商品簡介
An illustrated artist's memoir of the motivations, feelings, ideas, figures (including Samuel Beckett and Walter Benjamin), travels, and love affairs that have influenced his life.
The writer and artist Frédéric Pajak was ten when he began to “dream of a work that would mingle words and images...bits of adventure, collected memories, sentences, phantoms, forgotten heroes, trees, the stormy sea,” but it was not until he was in his forties that this dream took form as The Wind of Things. The utterly original book that he produced is a memoir born of reading and a meditation on the lives and ideas, the motivations, feelings, and fates of some of Pajak’s heroes: Samuel Beckett and the artist Bram van Velde, and, especially, Walter Benjamin, whose travels to Moscow, Naples, and Ibiza, whose experiences with hashish, whose faltering marriage and love affairs and critique of modern experience Pajak re-creates and reflects on in word and image. Pajak’s moody black-and-white drawings accompany the text throughout, though their bearing on it is often indirect and all the more absorbing for that.
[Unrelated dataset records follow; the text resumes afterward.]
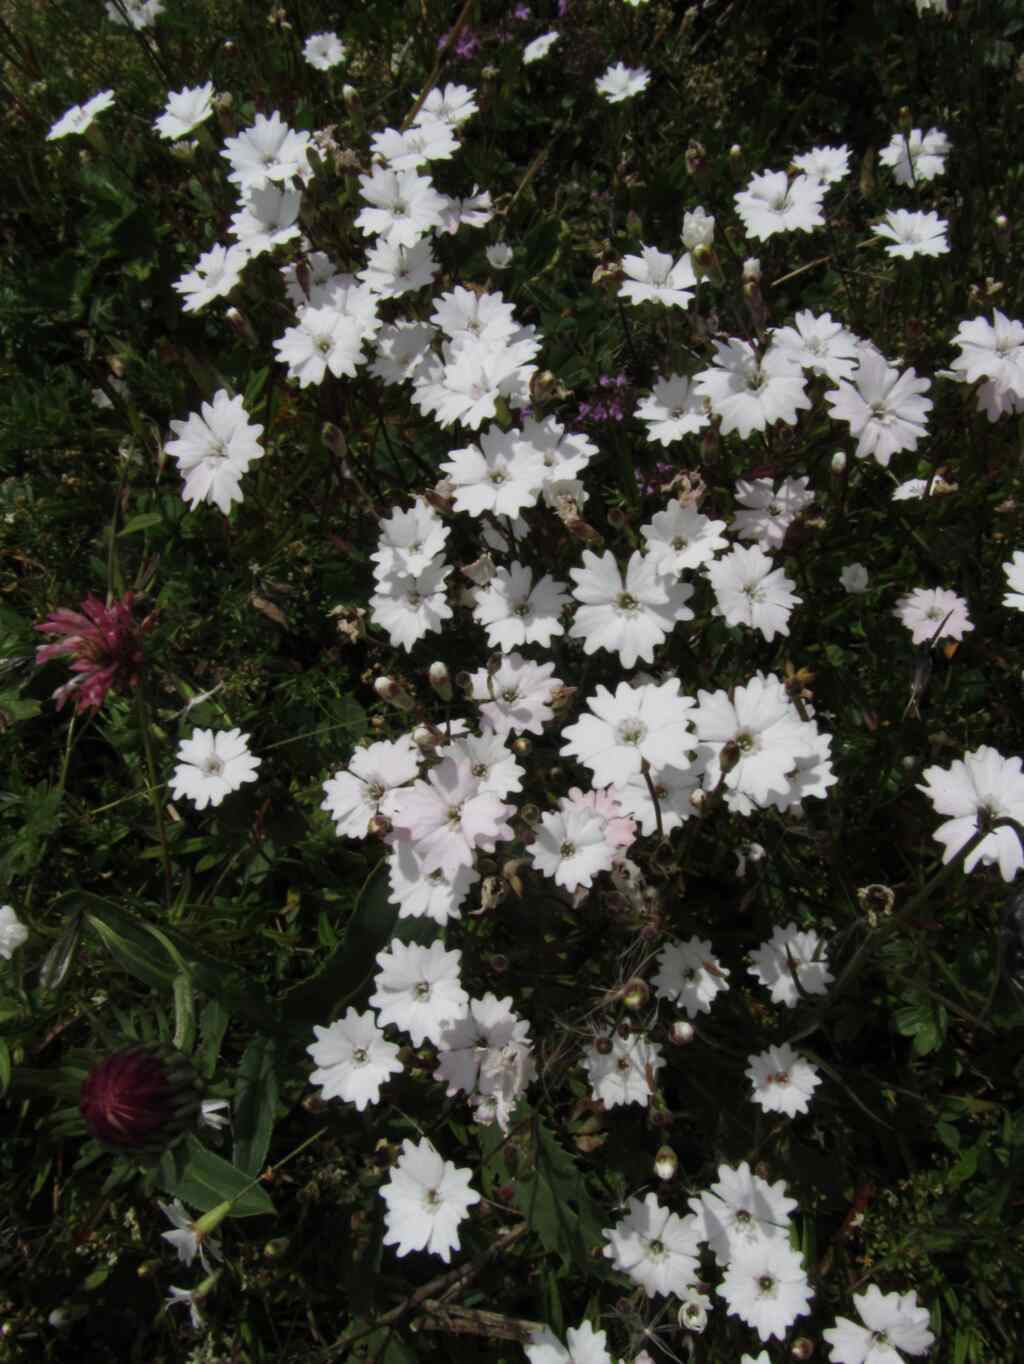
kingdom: Plantae
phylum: Tracheophyta
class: Magnoliopsida
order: Caryophyllales
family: Caryophyllaceae
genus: Heliosperma
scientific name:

Between word and image, the reader is drawn into a mysterious space that is all Pajak’s as he seeks to evoke vanished histories and to resist a modern world more and more given over to a present without a past.
作者簡介
Frederic Pajak is a French-Swiss writer, editor, and illustrator who was born in Suresnes, France. He is the author of several books including the novel Le bon larron and L'Immense solitude, the book for which he is best known and the winner of the Prix Michel-Dentan in 2000.
Donald Nicholson-Smith was born in Manchester, England and is a longtime resident of New York City. Among his many translations from the French are works by Paco Ignacio Taibo II, Henri Lefebvre, Raoul Vaneigem, Antonin Artaud, Jean Laplanche, Guillaume Apollinaire, Guy Debord, Jean-Patrick Manchette, Thierry Jonquet, and (with Alyson Waters) Yasmina Khadra. For NYRB Classics he has translated Manchette's Fatale and The Mad and the Bad, which won the 28th Annual Translation Prize of the French-American Foundation and the Florence Gould Foundation for fiction, as well as Jean-Paul Clebert's Paris Vagabond, and for the NYR Comics series, Nicole Claveloux's The Green Hand and Other Stories and Yvan Alagbe's Yellow Negroes and Other Imaginary Creatures.